Given expression is $i \cdot(j \times k) + j \cdot(k \times i) + k \cdot(j \times i)$.
Since $j \times i = -k$,we have $k \cdot(j \times i) = k \cdot(-k) = -(k \cdot k) = -1$.
Substituting these values:
$i \cdot(j \times k) + j \cdot(k \times i) + k \cdot(j \times i) = 1 + 1 + (-1) = 1$.

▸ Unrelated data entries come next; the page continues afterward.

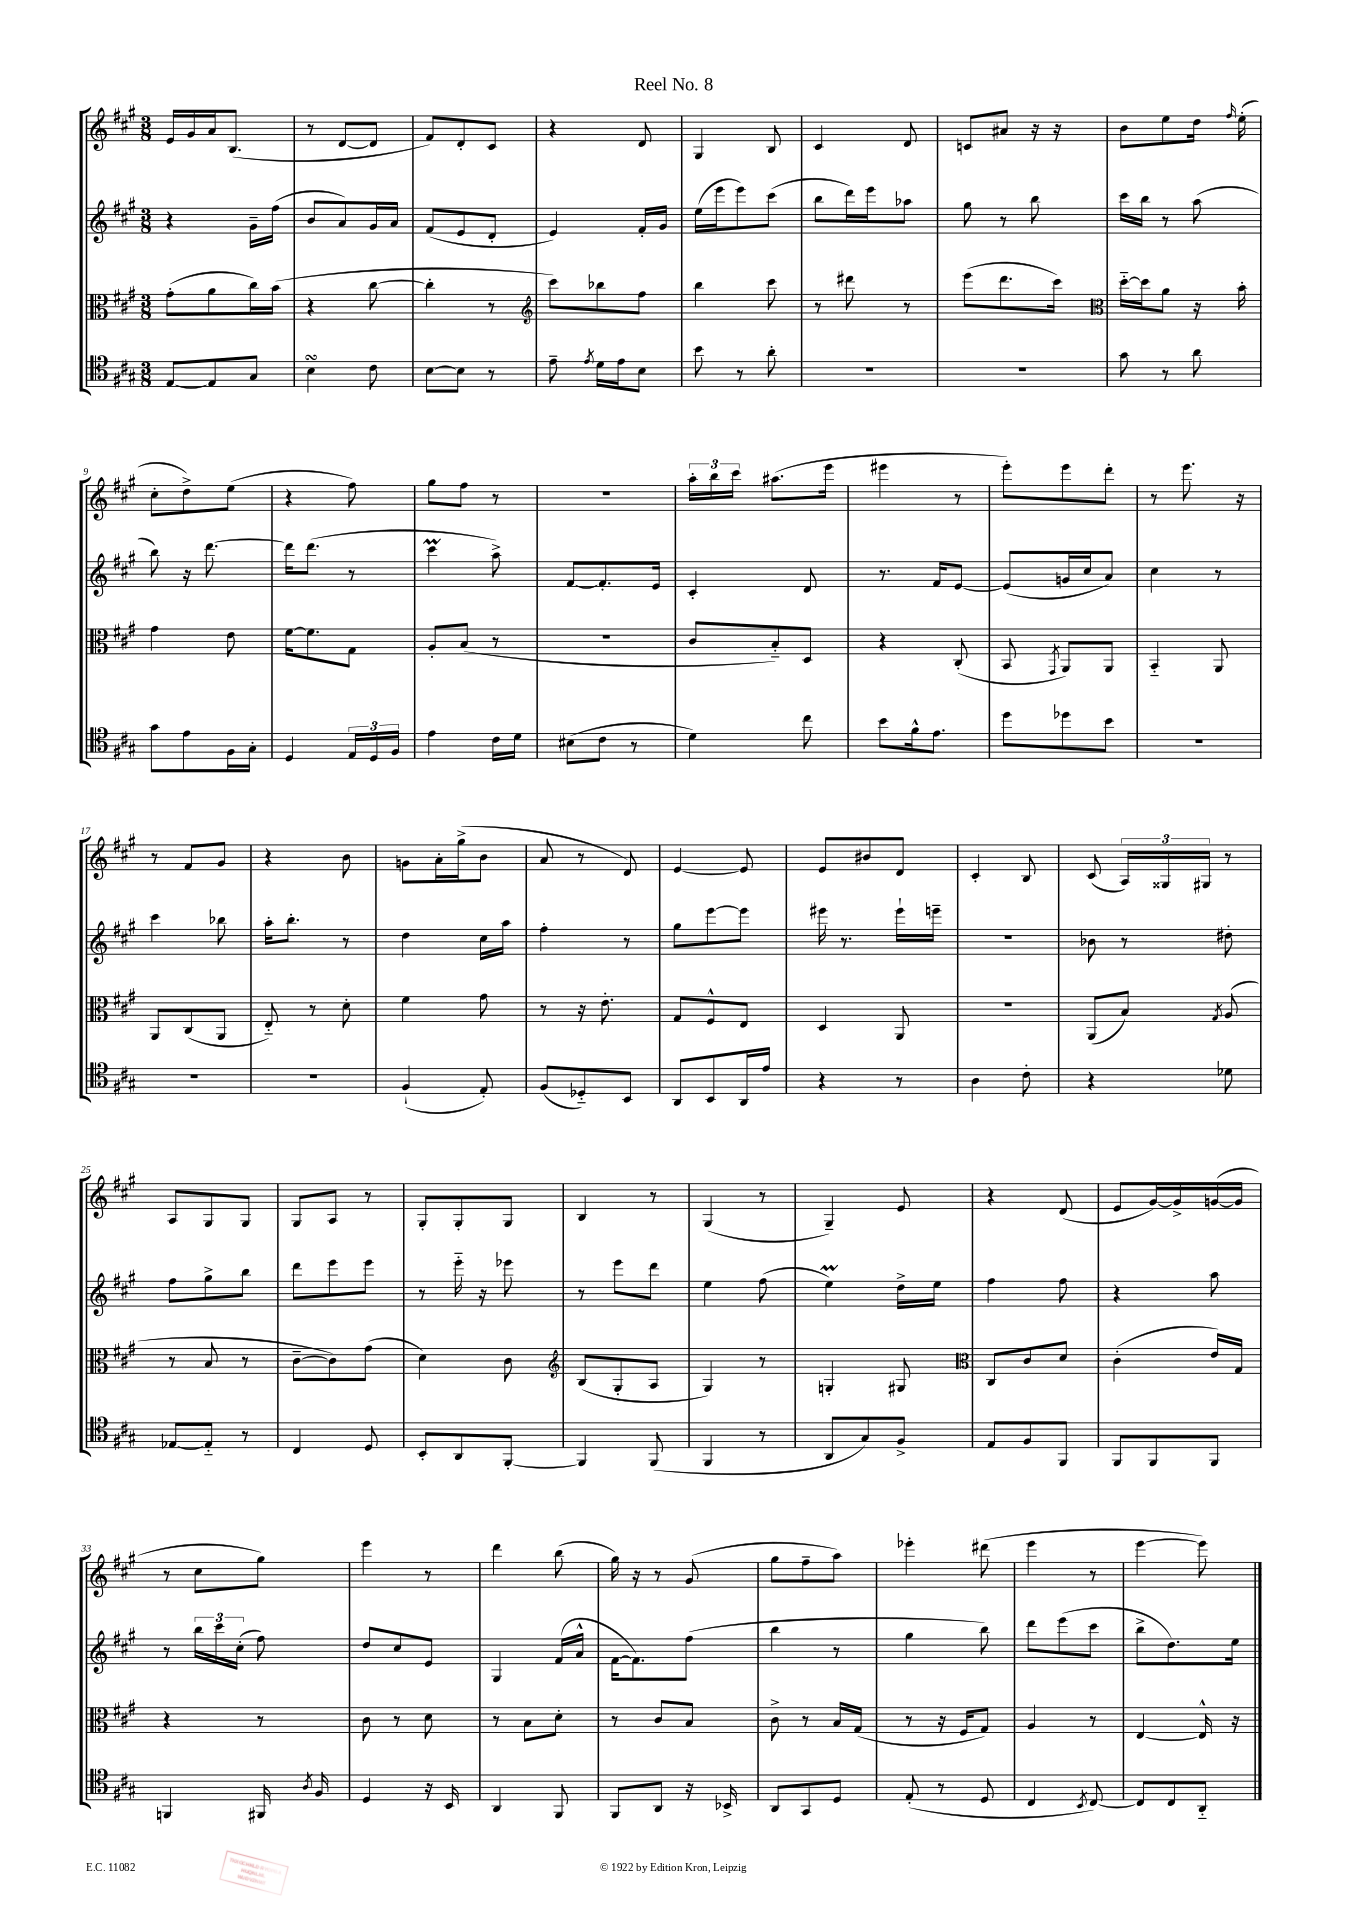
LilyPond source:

\header { title = "Reel No. 8" }
<<
\new StaffGroup <<
\new Staff = "s0" {
    \clef treble \key a \major \numericTimeSignature \time 3/8
    \autoBeamOff e'16[ gis'16 a'16 b8.]( |
    r8 d'8[~ d'8] |
    fis'8[) d'8-. cis'8] |
    r4 d'8 |
    gis4 b8 |
    cis'4 d'8 |
    c'8[ ais'8] r16 r16 |
    b'8[ e''8 d''16] \grace { fis''16 } e''16-.( |
    cis''8[-. d''8->) e''8]( |
    r4 fis''8) |
    gis''8[ fis''8] r8 |
    R4. |
    \tuplet 3/2 { a''16[-. b''16 cis'''16] } ais''8.[( e'''16] |
    eis'''4 r8 |
    e'''8[-.) e'''8 d'''8]-. |
    r8 e'''8. r16 |
    r8 fis'8[ gis'8] |
    r4 b'8 |
    g'8[ a'16-. gis''16->( b'8] |
    a'8 r8 d'8) |
    e'4~ e'8 |
    e'8[ bis'8 d'8] |
    cis'4-. b8 |
    cis'8( \tuplet 3/2 { a16[) gisis16 gis16] } r8 |
    a8[ gis8 gis8] |
    gis8[ a8] r8 |
    gis8[-. gis8-. gis8] |
    b4 r8 |
    gis4( r8 |
    gis4--) e'8 |
    r4 d'8( |
    e'8[ gis'16~) gis'16-> g'16~( g'16] |
    r8 cis''8[ gis''8]) |
    e'''4 r8 |
    d'''4 b''8( |
    gis''16) r16 r8 gis'8( |
    gis''8[ fis''8-- a''8]) |
    ees'''4-. dis'''8( |
    e'''4 r8 |
    e'''4~ e'''8) \bar "|." |
}
\new Staff = "s1" {
    \clef treble \key a \major \numericTimeSignature \time 3/8
    \autoBeamOff r4 gis'16[-- fis''16]( |
    b'8[ a'8) gis'16 a'16] |
    fis'8[( e'8 d'8]-. |
    e'4) fis'16[-. gis'16] |
    e''16[( e'''16 e'''8) cis'''8]( |
    b''8[ d'''16) e'''16 aes''8] |
    gis''8 r8 b''8 |
    cis'''16[ b''16] r8 a''8( |
    b''8) r16 d'''8.~ |
    d'''16[ d'''8.]( r8 |
    cis'''4\prall a''8->) |
    fis'8[~ fis'8.-. e'16] |
    cis'4-. d'8 |
    r8. fis'16[ e'8]~ |
    e'8[( g'16 cis''16 a'8]) |
    cis''4 r8 |
    cis'''4 bes''8 |
    a''16[-. b''8.]-. r8 |
    d''4 cis''16[ a''16] |
    fis''4-. r8 |
    gis''8[ e'''8~ e'''8] |
    eis'''16 r8. eis'''16[-! e'''16]-- |
    R4. |
    bes'8 r8 dis''8-. |
    fis''8[ gis''8-> b''8] |
    d'''8[ e'''8 e'''8] |
    r8 e'''16-_ r16 ees'''8 |
    r8 e'''8[ d'''8] |
    e''4 fis''8( |
    e''4\prall) d''16[-> e''16] |
    fis''4 fis''8 |
    r4 a''8 |
    r8 \tuplet 3/2 { b''16[ cis'''16 cis''16]-.( } fis''8) |
    d''8[ cis''8 e'8] |
    gis4 fis'16[( a'16]-^ |
    fis'16[~ fis'8.) fis''8]( |
    b''4 r8 |
    gis''4 b''8) |
    d'''8[ e'''8( cis'''8] |
    b''8[-> d''8.) e''16] \bar "|." |
}
\new Staff = "s2" {
    \clef alto \key a \major \numericTimeSignature \time 3/8
    \autoBeamOff gis'8[-.( a'8 cis''16) b'16]( |
    r4 cis''8~ |
    cis''4-. r8 |
    \clef treble cis'''8[) bes''8 fis''8] |
    b''4 cis'''8 |
    r8 dis'''8 r8 |
    e'''8[( d'''8. cis'''16]) |
    \clef alto d''16[~-_ d''16 a'8] r16 b'16-. |
    gis'4 e'8 |
    fis'16[~ fis'8. gis8] |
    a8[-. b8]( r8 |
    R4. |
    cis'8[ b8-_) d8] |
    r4 cis8-.( |
    b,8 \acciaccatura { gis,8 } a,8[) a,8] |
    b,4-_ a,8 |
    a,8[ cis8( a,8] |
    e8-_) r8 d'8-. |
    fis'4 gis'8 |
    r8 r16 e'8.-. |
    gis8[ fis8-^ e8] |
    d4 a,8 |
    R4. |
    a,8[( b8]) \acciaccatura { gis8 } a8( |
    r8 b8 r8 |
    cis'8[~-- cis'8) gis'8]( |
    d'4) cis'8 |
    \clef treble b8[( gis8-. a8] |
    gis4) r8 |
    g4-. gis8 |
    \clef alto cis8[ cis'8 d'8] |
    cis'4-.( e'16[) gis16] |
    r4 r8 |
    cis'8 r8 d'8 |
    r8 b8[ d'8]-. |
    r8 cis'8[ b8] |
    cis'8-> r8 b16[ gis16]( |
    r8 r16 fis16[ gis8]) |
    a4 r8 |
    e4~ e16-^ r16 \bar "|." |
}
\new Staff = "s3" {
    \clef tenor \key a \major \numericTimeSignature \time 3/8
    \autoBeamOff e8[~ e8 gis8] |
    b4\turn cis'8 |
    b8[~ b8] r8 |
    e'8-- \acciaccatura { e'8 } d'16[ e'16 b8] |
    b'8 r8 a'8-. |
    R4. |
    R4. |
    gis'8 r8 a'8 |
    gis'8[ e'8 fis16 gis16]-. |
    d4 \tuplet 3/2 { e16[ d16 fis16] } |
    e'4 cis'16[ d'16] |
    bis8[( cis'8] r8 |
    d'4) cis''8 |
    b'8[ fis'16-^ e'8.] |
    d''8[ des''8 b'8] |
    R4. |
    R4. |
    R4. |
    fis4-!( e8-.) |
    fis8[( des8-_) b,8] |
    a,8[ b,8 a,16 e'16] |
    r4 r8 |
    a4 cis'8-. |
    r4 des'8 |
    ees8[~ ees8]-_ r8 |
    cis4 d8 |
    b,8[-. a,8 fis,8]~-. |
    fis,4 fis,8( |
    fis,4 r8 |
    a,8[ gis8) fis8]-> |
    e8[ fis8 fis,8] |
    fis,8[ fis,8 fis,8] |
    f,4 fis,16 \acciaccatura { a8 } fis16 |
    d4 r16 b,16 |
    a,4 fis,8 |
    fis,8[ a,8] r16 bes,16-> |
    a,8[ gis,8 d8] |
    e8-.( r8 d8 |
    cis4 \acciaccatura { b,8 } cis8~) |
    cis8[ cis8 a,8]-_ \bar "|." |
}
>>
>>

(A) The position vectors of the vertices $A, B$ and $C$ with respect to the origin $O$ are given as:
$\vec{OA} = 6i = 6\hat{i} + 0\hat{j} + 0\hat{k}$
$\vec{OB} = 6j = 0\hat{i} + 6\hat{j} + 0\hat{k}$
$\vec{OC} = k = 0\hat{i} + 0\hat{j} + 1\hat{k}$
The volume of a tetrahedron with vertices at the origin and position vectors $\vec{a}, \vec{b}, \vec{c}$ is given by the formula:
$V = \frac{1}{6} |[\vec{a} \vec{b} \vec{c}]|$
Substituting the given vectors:
$V = \frac{1}{6} \left| \begin{vmatrix} 6 & 0 & 0 \\ 0 & 6 & 0 \\ 0 & 0 & 1 \end{vmatrix} \right|$
Calculating the determinant:
$V = \frac{1}{6} (6 \times (6 \times 1 - 0 \times 0) - 0 + 0) = \frac{1}{6} (36) = 6$
Thus,the volume of the tetrahedron $OABC$ is $6$ cubic units.